-- EXCERPT follows --

# yield from my first gold reclamation/refining



## mls26cwru (Dec 15, 2012)

starting material: 3lbs gold fingers
method: AP process
yield: 5.9 grams

i suspect this yield is a little low since there is probably Au that stayed in solution since it was my first batch of C2C. Between that and figuring out how things worked and doing it for the first time, I am interested to see the yield on my second batch of fingers (also 3 lbs.) will compare.


----------



## AndyWilliams (Dec 15, 2012)

Very nice!!


----------



## Geo (Dec 15, 2012)

2g per pound is just about right.


----------



## skeeter629 (Dec 15, 2012)

Very Nice! Keep up the good work.


----------



## butcher (Dec 16, 2012)

Very Nice Job, the powders look good, what impresses me most with your yield, is you done such a good job with only 11 post on the forum, looks like you have been more busy studying and getting gold than asking a lot of questions,thanks for sharing, keep us posted on your next batch.

-- EXCERPT concluded --

PROBLEMS TO WORK ON =>
**1)** In the gold refining thread, copy the part that opens with the words containing "## butcher (Dec" and closes with "your next batch.", changing "powders" to "buttons".
**2)** Extend the gold refining thread past its final post.
The material that follows has nothing to do with this.

-- EXERCISE DATA follows --

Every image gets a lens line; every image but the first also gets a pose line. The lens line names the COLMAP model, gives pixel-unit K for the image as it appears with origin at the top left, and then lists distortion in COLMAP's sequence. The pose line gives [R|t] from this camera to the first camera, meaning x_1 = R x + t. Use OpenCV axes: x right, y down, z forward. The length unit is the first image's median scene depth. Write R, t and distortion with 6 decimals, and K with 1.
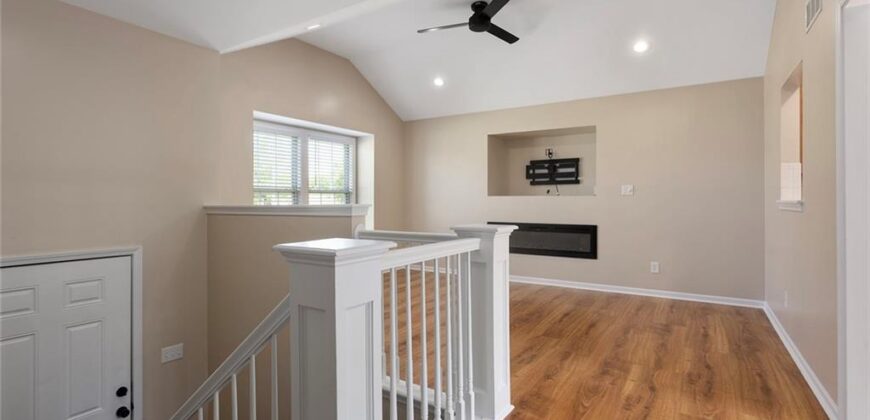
lens RADIAL K [[418.4, 0, 431.2], [0, 418.4, 196.0], [0, 0, 1]] dist [0.001045, 0.000784]
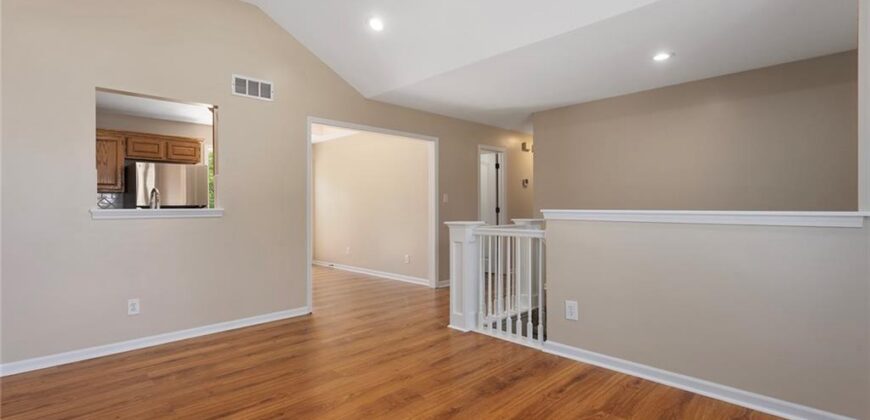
lens RADIAL K [[410.2, 0, 435.0], [0, 410.2, 210.0], [0, 0, 1]] dist [0.000381, 0.000217]
pose [[-0.975585, 0.004789, 0.219568, -0.050893], [0.003465, 0.999973, -0.006411, 0.011473], [-0.219593, -0.005494, -0.975576, 1.047704]]
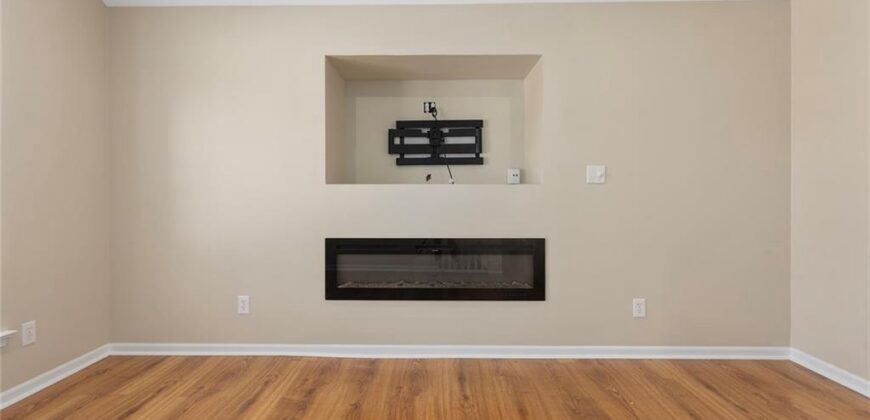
lens RADIAL K [[418.4, 0, 431.2], [0, 418.4, 196.0], [0, 0, 1]] dist [0.001045, 0.000784]
pose [[0.849049, -0.005471, 0.528286, -0.015674], [-0.003653, 0.999862, 0.016226, 0.005610], [-0.528302, -0.015707, 0.848911, 0.560681]]
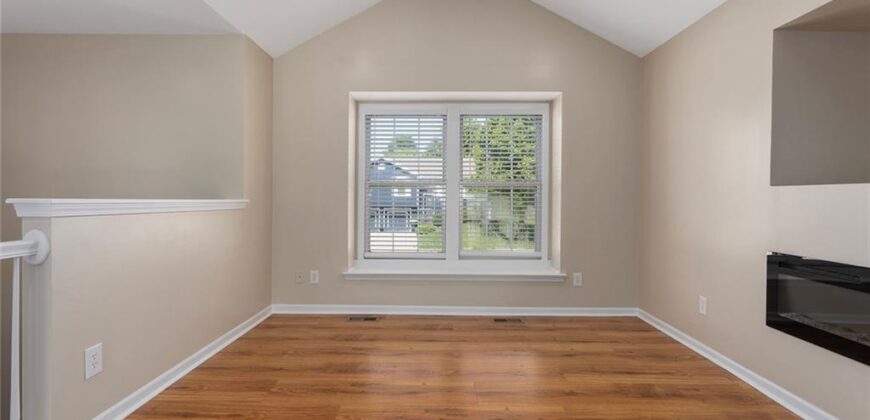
lens RADIAL K [[418.5, 0, 428.7], [0, 418.5, 199.9], [0, 0, 1]] dist [0.014221, 0.000038]
pose [[0.522171, 0.008000, -0.852803, 0.322560], [0.005604, 0.999902, 0.012812, 0.006440], [0.852822, -0.011469, 0.522075, 0.546749]]
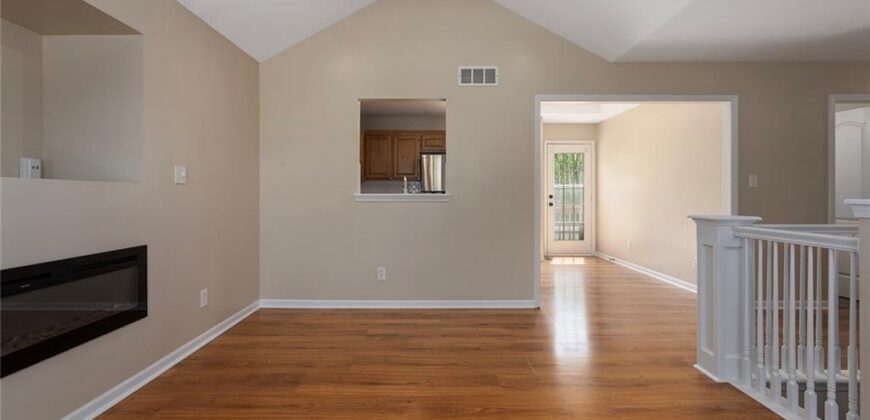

-- EXERCISE DATA concluded --

RESULTS FOR EACH TASK =>
**1)**
## butcher (Dec 16, 2012)

Very Nice Job, the buttons look good, what impresses me most with your yield, is you done such a good job with only 11 post on the forum, looks like you have been more busy studying and getting gold than asking a lot of questions,thanks for sharing, keep us posted on your next batch.

**2)**
----------



## jack_burton (Dec 16, 2012)

Very cool, nice work!


----------



## mls26cwru (Dec 16, 2012)

butcher said:


> Very Nice Job, the powders look good, what impresses me most with your yield, is you done such a good job with only 11 post on the forum, looks like you have been more busy studying and getting gold than asking a lot of questions,thanks for sharing, keep us posted on your next batch.



thanks butcher! I have been studying everything pretty thoroughly... I always loved chemistry, so this has been right up my ally


----------



## mls26cwru (Dec 22, 2012)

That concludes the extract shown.